How to consume Masala Oats without glucose spikes

Pair with Protein

Add a source of protein to your meal, such as a boiled egg or a handful of nuts, to help slow down the absorption of carbohydrates.

Include Healthy Fats

Incorporate healthy fats like avocado or a drizzle of olive oil to help moderate the spike.

Add Fiber

Mix in some vegetables like spinach or tomatoes to increase the fiber content, which can help in managing blood sugar levels.

Drink Water

Ensure you are well-hydrated by drinking water before and during your meal, which can aid in digestion and glucose metabolism.

Portion Control

Keep an eye on your portion size by measuring out a single serving of oats to prevent excessive carbohydrate intake.

Chew Slowly

Take your time eating and thoroughly chew your food.

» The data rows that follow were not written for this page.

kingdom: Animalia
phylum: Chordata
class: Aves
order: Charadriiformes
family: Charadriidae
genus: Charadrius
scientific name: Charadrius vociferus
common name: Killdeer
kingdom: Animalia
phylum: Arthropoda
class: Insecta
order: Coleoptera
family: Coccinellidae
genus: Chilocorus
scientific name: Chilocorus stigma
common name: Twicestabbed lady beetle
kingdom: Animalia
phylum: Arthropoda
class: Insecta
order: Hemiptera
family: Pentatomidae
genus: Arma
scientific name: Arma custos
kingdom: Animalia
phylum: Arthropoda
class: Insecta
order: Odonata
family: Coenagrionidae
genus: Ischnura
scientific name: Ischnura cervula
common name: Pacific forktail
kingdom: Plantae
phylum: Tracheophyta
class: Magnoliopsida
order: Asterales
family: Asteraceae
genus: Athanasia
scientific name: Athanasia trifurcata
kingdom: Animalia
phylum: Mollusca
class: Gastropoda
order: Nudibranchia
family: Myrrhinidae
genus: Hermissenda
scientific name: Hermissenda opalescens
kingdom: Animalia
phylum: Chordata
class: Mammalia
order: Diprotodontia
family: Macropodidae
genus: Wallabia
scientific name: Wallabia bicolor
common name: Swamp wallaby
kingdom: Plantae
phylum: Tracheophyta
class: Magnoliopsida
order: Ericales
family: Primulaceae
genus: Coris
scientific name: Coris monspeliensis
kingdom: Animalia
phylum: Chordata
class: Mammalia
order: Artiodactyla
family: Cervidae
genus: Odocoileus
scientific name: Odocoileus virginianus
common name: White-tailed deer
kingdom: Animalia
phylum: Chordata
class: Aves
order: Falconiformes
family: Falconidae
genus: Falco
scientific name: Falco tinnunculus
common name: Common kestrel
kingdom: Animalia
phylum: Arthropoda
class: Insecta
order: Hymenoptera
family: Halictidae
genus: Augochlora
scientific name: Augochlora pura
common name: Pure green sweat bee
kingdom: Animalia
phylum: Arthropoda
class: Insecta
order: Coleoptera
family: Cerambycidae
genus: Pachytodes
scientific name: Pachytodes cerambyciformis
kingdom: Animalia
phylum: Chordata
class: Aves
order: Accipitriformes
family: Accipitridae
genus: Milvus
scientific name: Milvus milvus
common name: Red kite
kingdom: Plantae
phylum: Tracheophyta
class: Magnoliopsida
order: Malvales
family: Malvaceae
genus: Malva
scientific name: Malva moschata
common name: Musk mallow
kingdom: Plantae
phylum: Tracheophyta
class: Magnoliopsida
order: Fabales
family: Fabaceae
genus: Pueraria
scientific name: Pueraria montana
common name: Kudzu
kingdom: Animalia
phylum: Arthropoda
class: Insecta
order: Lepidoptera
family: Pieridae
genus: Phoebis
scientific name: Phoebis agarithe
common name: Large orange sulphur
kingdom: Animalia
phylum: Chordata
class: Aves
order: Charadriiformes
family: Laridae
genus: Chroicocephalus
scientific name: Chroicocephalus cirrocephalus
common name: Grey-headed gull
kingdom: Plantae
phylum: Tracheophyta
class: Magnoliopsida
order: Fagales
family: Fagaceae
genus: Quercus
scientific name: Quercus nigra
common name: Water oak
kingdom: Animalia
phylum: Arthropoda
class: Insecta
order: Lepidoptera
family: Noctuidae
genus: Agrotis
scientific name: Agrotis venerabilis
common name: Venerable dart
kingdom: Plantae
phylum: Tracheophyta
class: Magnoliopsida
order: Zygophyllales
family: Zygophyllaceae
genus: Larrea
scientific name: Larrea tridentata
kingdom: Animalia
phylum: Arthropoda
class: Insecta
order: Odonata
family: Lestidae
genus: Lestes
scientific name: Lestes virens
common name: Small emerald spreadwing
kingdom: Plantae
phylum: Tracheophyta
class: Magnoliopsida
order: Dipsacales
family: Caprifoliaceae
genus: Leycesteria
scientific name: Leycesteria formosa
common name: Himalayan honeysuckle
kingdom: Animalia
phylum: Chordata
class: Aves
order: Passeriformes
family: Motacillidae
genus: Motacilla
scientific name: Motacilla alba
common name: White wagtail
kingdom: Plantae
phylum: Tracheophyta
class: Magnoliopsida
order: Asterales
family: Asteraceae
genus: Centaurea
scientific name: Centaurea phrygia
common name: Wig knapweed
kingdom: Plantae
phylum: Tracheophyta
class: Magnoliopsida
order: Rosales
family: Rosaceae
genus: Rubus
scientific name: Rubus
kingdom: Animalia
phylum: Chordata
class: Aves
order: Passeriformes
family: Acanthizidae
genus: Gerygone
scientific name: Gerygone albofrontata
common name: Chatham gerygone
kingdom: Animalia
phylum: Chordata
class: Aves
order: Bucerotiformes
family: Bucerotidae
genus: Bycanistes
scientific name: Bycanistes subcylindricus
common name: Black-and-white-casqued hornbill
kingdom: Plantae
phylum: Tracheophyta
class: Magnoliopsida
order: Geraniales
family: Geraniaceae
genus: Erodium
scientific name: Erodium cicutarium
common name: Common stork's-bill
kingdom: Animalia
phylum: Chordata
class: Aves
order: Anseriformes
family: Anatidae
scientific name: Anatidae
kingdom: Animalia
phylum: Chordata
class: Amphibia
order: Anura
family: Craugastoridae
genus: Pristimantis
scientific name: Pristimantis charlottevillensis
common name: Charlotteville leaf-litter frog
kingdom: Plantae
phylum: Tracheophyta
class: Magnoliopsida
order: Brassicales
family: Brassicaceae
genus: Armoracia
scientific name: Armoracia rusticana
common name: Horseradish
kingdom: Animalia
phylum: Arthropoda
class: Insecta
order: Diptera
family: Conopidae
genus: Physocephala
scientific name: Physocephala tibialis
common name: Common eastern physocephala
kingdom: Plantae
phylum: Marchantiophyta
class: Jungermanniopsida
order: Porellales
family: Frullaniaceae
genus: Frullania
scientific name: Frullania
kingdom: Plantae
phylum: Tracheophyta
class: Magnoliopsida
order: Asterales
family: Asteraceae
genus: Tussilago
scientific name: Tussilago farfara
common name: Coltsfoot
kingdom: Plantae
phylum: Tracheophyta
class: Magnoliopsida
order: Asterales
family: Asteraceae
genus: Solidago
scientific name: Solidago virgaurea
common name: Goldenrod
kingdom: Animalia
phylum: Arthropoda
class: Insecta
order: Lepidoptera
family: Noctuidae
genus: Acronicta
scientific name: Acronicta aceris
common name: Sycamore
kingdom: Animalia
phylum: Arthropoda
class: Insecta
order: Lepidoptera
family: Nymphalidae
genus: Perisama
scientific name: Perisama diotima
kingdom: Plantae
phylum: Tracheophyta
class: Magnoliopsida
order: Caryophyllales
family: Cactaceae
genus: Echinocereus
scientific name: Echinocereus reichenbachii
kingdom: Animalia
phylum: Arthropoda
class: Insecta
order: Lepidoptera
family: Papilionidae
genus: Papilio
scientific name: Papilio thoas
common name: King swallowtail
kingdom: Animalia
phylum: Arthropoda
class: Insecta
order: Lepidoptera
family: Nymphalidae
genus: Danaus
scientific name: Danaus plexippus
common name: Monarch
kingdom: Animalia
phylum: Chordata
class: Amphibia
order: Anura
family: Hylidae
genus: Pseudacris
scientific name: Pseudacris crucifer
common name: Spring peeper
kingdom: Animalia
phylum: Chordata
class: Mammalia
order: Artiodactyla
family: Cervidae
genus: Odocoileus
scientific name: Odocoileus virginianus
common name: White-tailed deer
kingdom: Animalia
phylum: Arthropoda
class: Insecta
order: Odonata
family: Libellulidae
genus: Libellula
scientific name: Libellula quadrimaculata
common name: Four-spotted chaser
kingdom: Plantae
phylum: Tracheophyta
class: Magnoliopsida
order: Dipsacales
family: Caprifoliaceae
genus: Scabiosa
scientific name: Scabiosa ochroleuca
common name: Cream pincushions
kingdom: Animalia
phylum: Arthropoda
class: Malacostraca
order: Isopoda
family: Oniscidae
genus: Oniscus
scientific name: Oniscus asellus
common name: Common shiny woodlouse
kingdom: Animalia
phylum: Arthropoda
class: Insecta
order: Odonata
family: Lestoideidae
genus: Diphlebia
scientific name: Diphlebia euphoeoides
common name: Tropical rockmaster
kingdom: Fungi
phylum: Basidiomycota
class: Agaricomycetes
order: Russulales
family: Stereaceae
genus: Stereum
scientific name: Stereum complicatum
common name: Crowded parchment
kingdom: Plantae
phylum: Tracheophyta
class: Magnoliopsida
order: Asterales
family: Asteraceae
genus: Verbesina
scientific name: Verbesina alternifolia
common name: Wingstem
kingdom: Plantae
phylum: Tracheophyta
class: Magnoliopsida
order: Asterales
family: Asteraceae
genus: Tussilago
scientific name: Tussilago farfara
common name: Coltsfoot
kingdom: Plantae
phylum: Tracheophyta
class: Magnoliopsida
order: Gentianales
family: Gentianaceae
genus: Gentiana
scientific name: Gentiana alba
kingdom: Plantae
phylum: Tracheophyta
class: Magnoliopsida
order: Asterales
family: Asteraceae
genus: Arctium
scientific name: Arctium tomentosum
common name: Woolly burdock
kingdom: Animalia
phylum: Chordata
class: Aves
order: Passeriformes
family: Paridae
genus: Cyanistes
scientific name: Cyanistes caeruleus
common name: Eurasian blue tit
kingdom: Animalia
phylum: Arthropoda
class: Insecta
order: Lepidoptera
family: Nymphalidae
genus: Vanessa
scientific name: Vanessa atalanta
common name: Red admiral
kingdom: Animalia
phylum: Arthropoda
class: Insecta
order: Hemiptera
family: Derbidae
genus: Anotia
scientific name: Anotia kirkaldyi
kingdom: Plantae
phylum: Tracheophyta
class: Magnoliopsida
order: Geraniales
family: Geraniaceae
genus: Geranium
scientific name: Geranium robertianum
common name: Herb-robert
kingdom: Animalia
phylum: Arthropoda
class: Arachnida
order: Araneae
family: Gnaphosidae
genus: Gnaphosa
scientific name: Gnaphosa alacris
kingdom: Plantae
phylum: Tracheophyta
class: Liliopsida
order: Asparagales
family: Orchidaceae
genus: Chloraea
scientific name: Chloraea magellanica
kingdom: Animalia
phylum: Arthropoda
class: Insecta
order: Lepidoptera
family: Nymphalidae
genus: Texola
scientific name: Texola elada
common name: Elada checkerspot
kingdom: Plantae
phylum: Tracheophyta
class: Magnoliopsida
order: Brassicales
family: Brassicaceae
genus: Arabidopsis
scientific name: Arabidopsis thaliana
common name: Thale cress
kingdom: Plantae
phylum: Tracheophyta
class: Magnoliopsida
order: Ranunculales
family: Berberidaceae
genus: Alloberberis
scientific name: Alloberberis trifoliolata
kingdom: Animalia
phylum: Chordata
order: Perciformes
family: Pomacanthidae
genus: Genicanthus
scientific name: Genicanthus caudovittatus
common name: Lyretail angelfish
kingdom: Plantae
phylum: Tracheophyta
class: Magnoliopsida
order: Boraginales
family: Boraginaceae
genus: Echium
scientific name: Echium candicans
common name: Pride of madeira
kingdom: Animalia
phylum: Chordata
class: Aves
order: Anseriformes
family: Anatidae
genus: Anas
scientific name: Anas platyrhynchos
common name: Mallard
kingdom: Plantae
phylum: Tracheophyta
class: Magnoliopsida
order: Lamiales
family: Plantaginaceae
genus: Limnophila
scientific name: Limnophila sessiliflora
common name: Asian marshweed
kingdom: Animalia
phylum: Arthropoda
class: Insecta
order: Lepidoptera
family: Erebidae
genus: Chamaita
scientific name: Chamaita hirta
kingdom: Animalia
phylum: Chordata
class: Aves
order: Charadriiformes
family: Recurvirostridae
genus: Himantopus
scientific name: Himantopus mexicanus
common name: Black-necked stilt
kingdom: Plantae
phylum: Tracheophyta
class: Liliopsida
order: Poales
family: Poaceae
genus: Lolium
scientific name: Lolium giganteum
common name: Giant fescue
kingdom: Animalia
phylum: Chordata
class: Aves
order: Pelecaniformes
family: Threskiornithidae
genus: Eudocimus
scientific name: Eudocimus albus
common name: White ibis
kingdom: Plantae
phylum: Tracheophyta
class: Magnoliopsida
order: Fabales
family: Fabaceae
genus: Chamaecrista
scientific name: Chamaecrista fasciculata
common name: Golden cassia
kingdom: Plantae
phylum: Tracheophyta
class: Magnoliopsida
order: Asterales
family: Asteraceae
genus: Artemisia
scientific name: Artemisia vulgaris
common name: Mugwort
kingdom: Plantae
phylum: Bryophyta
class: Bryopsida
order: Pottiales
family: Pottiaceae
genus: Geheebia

This can help digestion and give your body time to manage the glucose release.

Exercise After Eating

Engage in a light walk or other gentle physical activity after your meal to help your muscles use up some of the glucose.

Choose a Low-Sugar Drink

Avoid sugary drinks with your meal and opt for herbal tea or water instead.

Add Vinegar

Consider incorporating a small amount of vinegar, such as apple cider vinegar, to your meal as it can help lower the glucose response.

Monitor Meal Timing

Try to eat your meal at regular intervals to maintain consistent blood sugar levels throughout the day.